Louise de Bettignies, qui s'était extirpée des situations les plus périlleuses, tomba, bêtement, aux mains des occupants, trop confiante dans son destin, dans cette supériorité qui lui avait permis de duper à plusieurs reprises ses ennemis.
Elle commit deux fautes grossières, dont la première n'eut pas la moindre conséquence, mais la seconde se révéla fatale.

   Tout d'abord, elle alla dormir, à Estaimpuis, dans la chambre, naguère occupée par " Charlotte " à qui, le 25 septembre 1915, lors d'un éloignement du chef du mouvement, s'était enferrée dans une chausse-trape placée par un policier allemand, qui s'efforçait d'entrer dans le réseau d'Alice Dubois.
Les Germains, qui avaient jeté la courageuse Roubaisienne au cachot, connaissaient ce refuge et l'on s'interroge encore sur les motifs de son absence de surveillance.

   Alice Dubois devait être amenée, en chariot, à la frontière, par l'un de ses collaborateurs, Ernest Lamote, généralement accompagné par sa fille, dans ce genre d'expédition.
Cette dernière s'était récusée, mais Louise tenait à ce qu'une passagère fût présente, afin d'égarer les éventuels soupçons
L'ennui fut que la jeune fille qui fit le voyage jusqu'à Tournai, Marguerite Le François, était démunie de passeport et reçut, de Lamotte, celui obligeamment mis à disposition par une demoiselle Synaeve, d'Herseaux.
Il était déraisonnable de se présenter avec un passeport pour deux.

  Louise passa outre, laissa franchir la frontière par son accompagnatrice, se fit ramener le sauf-conduit par un gamin, et se porta, à son tour, de l'autre côté du barrage, sans éveiller les soupçons, les laissez-passer n'étant pas munis de photographies.
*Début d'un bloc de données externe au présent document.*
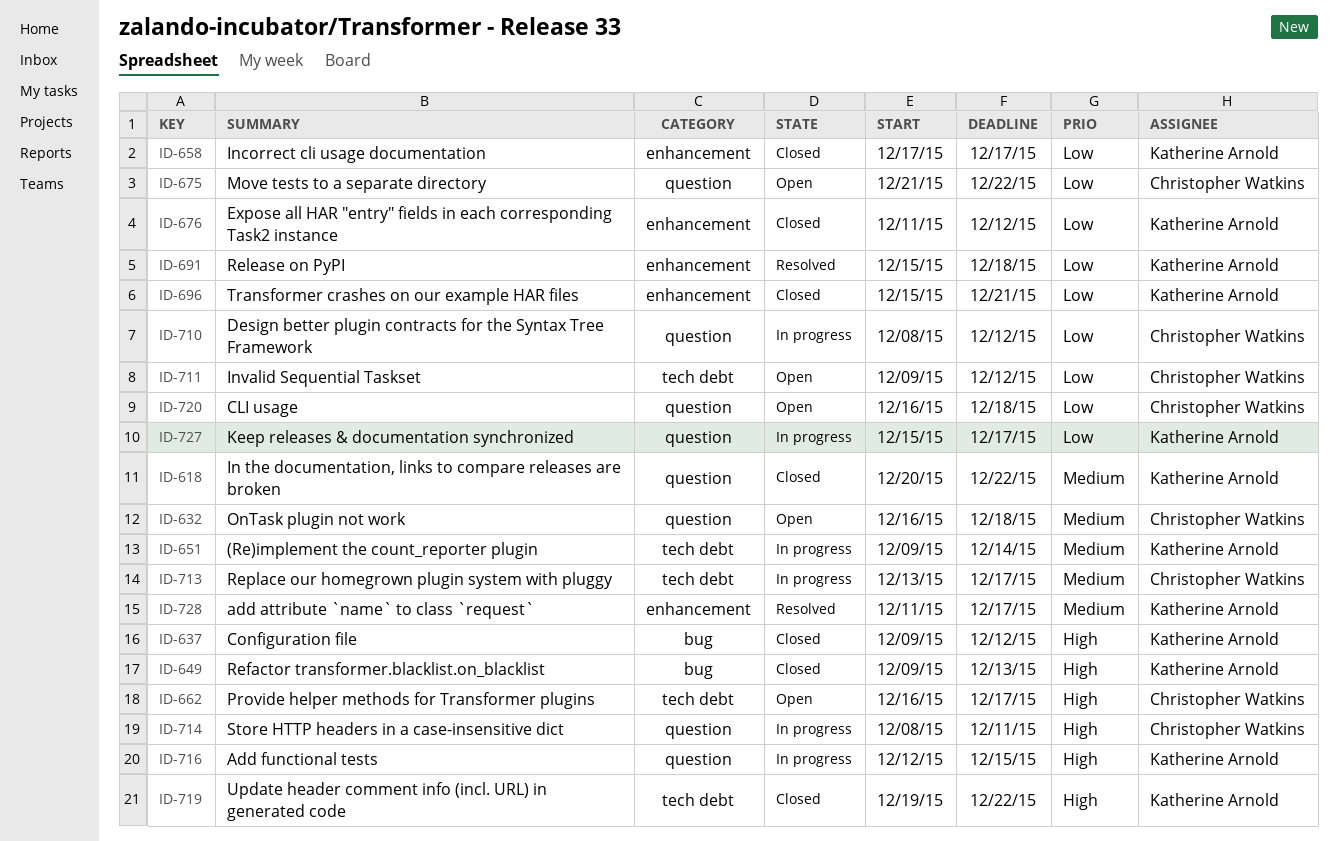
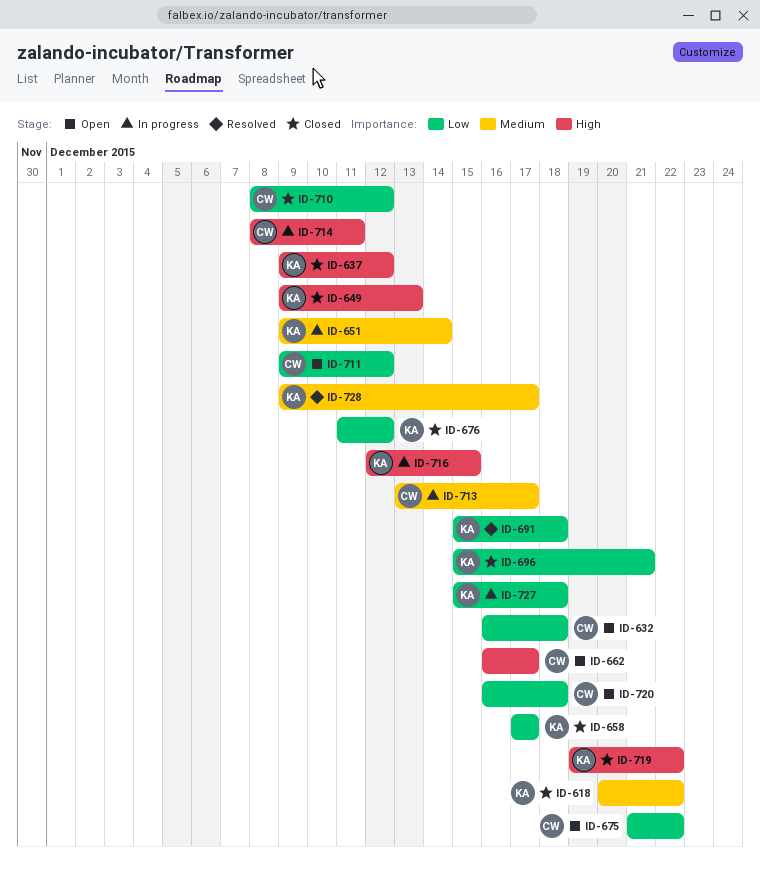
ID-632, priority: Medium -> Low
ID-710, status: In progress -> Closed
ID-727, due: Dec 17 -> Dec 18
ID-728, start: Dec 11 -> Dec 9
   Ce fut alors que les deux jeunes filles, plaisantant et riant Marguerite Le François ignorait tout , attirèrent l'attention de deux civils méfiants, qui les interpellèrent : Louise chut, ainsi, victime d'invraisemblables circonstances.
   Elle avala une note compromettante, et l'on découvrit, sur elle, cinq ou six pièces d'identité différentes son sort était réglé. Elle sera incarcérée six mois dans la prison de Saint-Gilles, à Bruxelles, où les Allemands emploieront les moyens les plus divers et les plus sordides pour la faire parler, avant d'être condamnée à mort le 2 mars 1916, peine commuée en travaux forcés à perpétuité, pour " Trahison commise pendant la guerre, en pratiquant l'espionnage.

   Transférée à Siegburg, où son caractère rebelle s'exprimera encore dans son refus de fabriquer des têtes de grenade, elle s'affaiblira dans le froid, tenaillée par la faim, et, mal soignée, elle finira par souffrir d'un abcès pleural. Le 15 avril 1918, elle subira une intervention chirurgicale dans des conditions atroces. Envoyée à Cologne, devant le déclin irréversible de sa santé, elle mourra le 27 septembre 1918. Elle était âgée de 38 ans.